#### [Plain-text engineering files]

- Opening Delimiter -

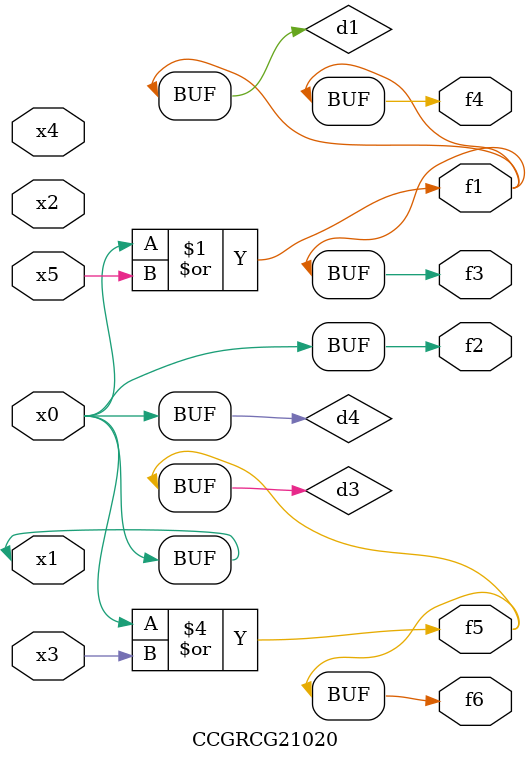
<source format=v>
module CCGRCG21020(
	input x0, x1, x2, x3, x4, x5,
	output f1, f2, f3, f4, f5, f6
);

	wire d1, d2, d3, d4;

	or (d1, x0, x5);
	xnor (d2, x1, x4);
	or (d3, x0, x3);
	buf (d4, x0, x1);
	assign f1 = d1;
	assign f2 = d4;
	assign f3 = d1;
	assign f4 = d1;
	assign f5 = d3;
	assign f6 = d3;
endmodule

</source>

- Closing Delimiter -

#### [TASK TO COMPLETE]
Line by line, restate the data above exactly as it stands, minus the pictures.

#### [ANSWER TO THIS EXERCISE]
<source format=v>
module CCGRCG21020(
	input x0, x1, x2, x3, x4, x5,
	output f1, f2, f3, f4, f5, f6
);

	wire d1, d2, d3, d4;

	or (d1, x0, x5);
	xnor (d2, x1, x4);
	or (d3, x0, x3);
	buf (d4, x0, x1);
	assign f1 = d1;
	assign f2 = d4;
	assign f3 = d1;
	assign f4 = d1;
	assign f5 = d3;
	assign f6 = d3;
endmodule

</source>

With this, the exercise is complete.